Indicate the purpose for which the drug(s) is / are required in Part B
iii. Write their name, individual / organisation code*, occupation / professional qualification (e.g. GP, pharmacist
or Vet), and address of work premises in Part C
iv. Sign their name at the bottom of Part C. Signature must be hand-written in ink
v. Complete the date of the order in Part C
* When requisitioning CDs for use in either an NHS practice or a private practice the following individual /
organisation codes are required:
A medical prescriber requires:
an individual prescriber code for each different NHS practice they work in
an individual private prescriber code for ‘private practice’
A non-medical prescriber requires:
an individual prescriber code plus NHS practice code for each practice they work in
an individual private prescriber code for ‘private practice’
* When requisitioning CDs for use in the veterinary sector, the practitioner’s MRCVS number must be provided
at Part C.
2.
The person / organisation supplying the controlled drugs (supplier) should either:
a. Write their account submission code (healthcare only), name of organisation, and address in Part A
OR
b. Include a legible stamp in the top left section of Part A, confirming their details
c.

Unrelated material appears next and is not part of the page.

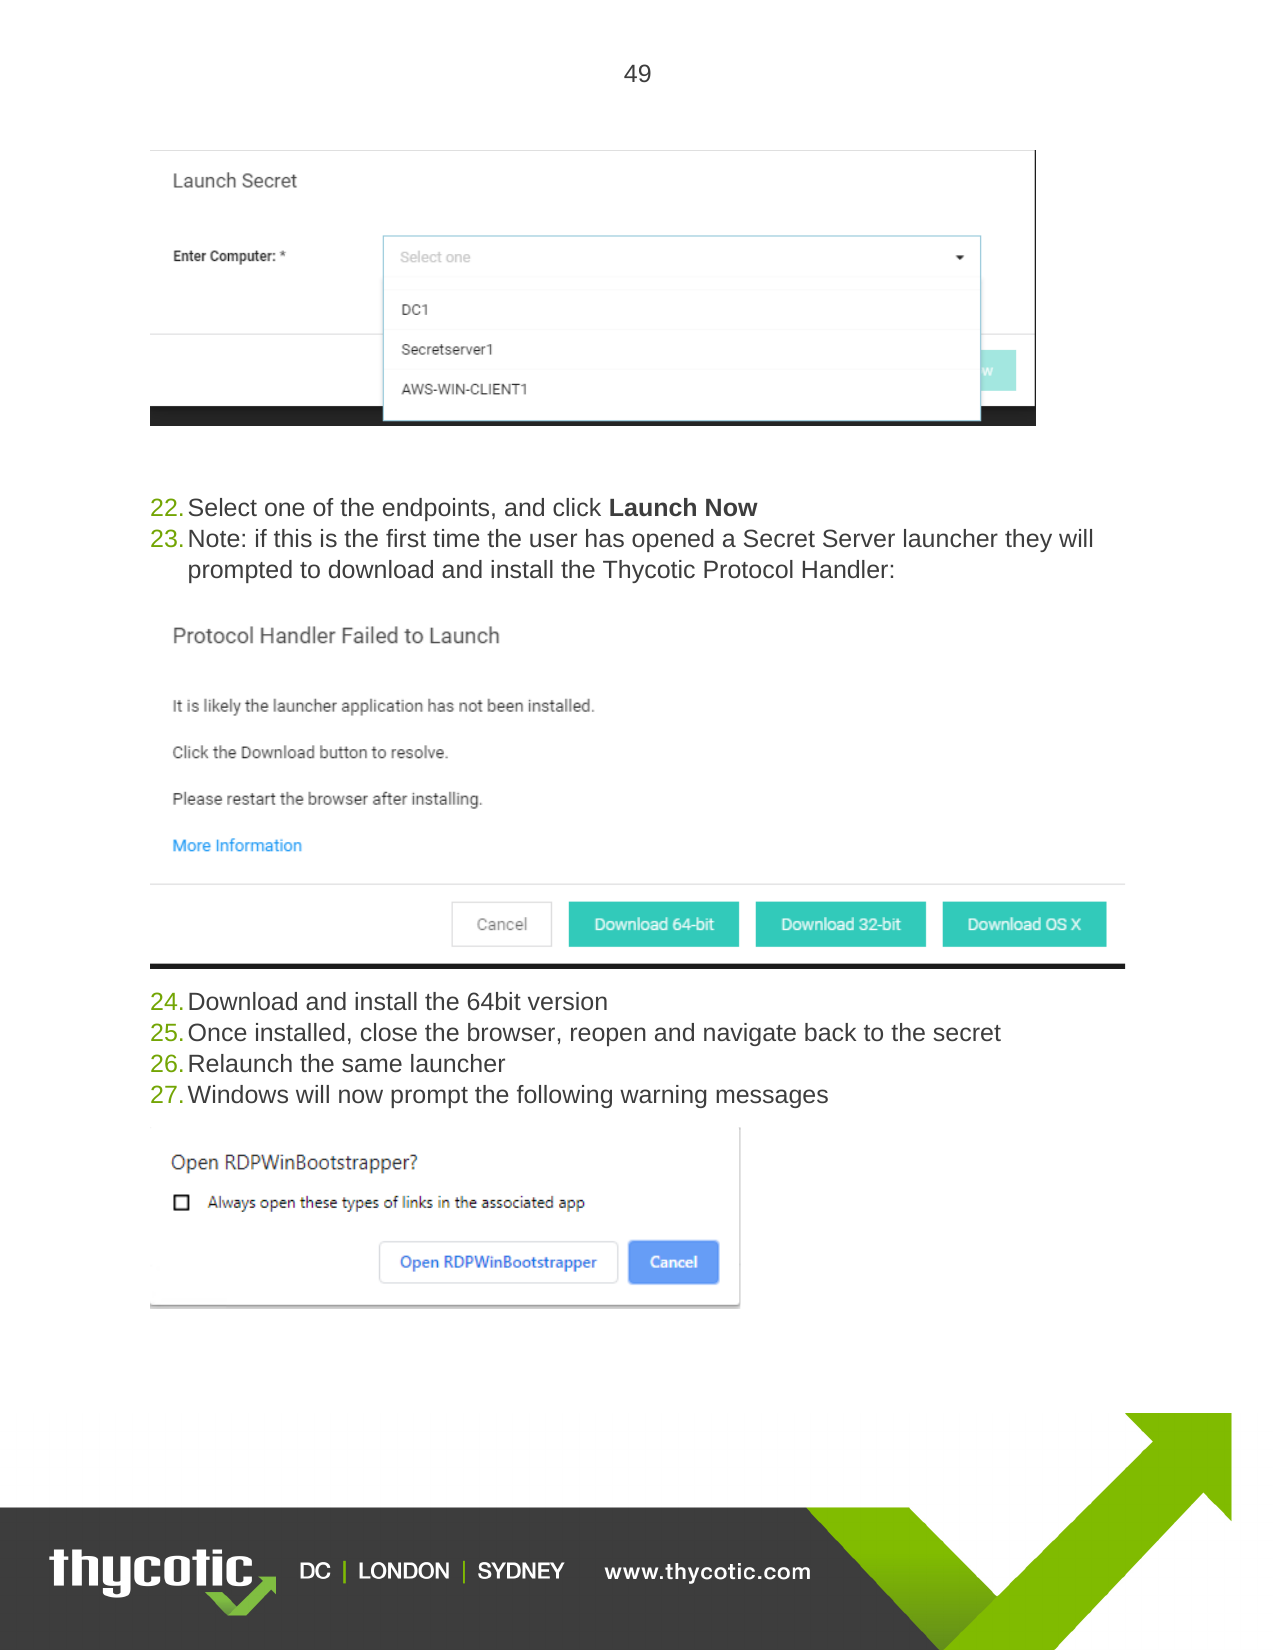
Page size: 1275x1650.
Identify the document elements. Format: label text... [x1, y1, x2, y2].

Ensure that the customer has completed their relevant sections with correct data
3.
Insert in Part A (where available):
the wholesaler’s invoice number for the requisition; and
either the NHS Account number, MHRA Wholesale Dealer Licence number or Home Office Controlled Drug
Licence number of the wholesaler.
The supplier must then submit all CD requisitions that they have processed to the NHS Business Services
Authority, using the FP34PCD form which should be downloaded from –
http://www.nhsbsa.nhs.uk/2473.aspx
(Note: Veterinary requisitions must not be sent to the NHSBSA but retained by the supplier in accordance with
legislative provisions).
4.
The FP10CDF form can be accessed at the NHSBSA website at
http://www.nhsbsa.nhs.uk/PrescriptionServices/1120.aspx
E
Data Protection Statement
This requisition will be passed to the NHS Business Services Authority (NHSBSA), a Special Health Authority in the
National Health Service (NHS), for the purposes of statistical analysis of what has been supplied. The information may
also be used within the NHS to prevent incorrect usage of controlled drugs, and may be disclosed to organisations
outside the NHS that have a lawful entitlement to receive it. This requisition will be confidentially destroyed 24 months
after the month in which it was received by the NHSBSA, unless it has been disclosed to another organisation.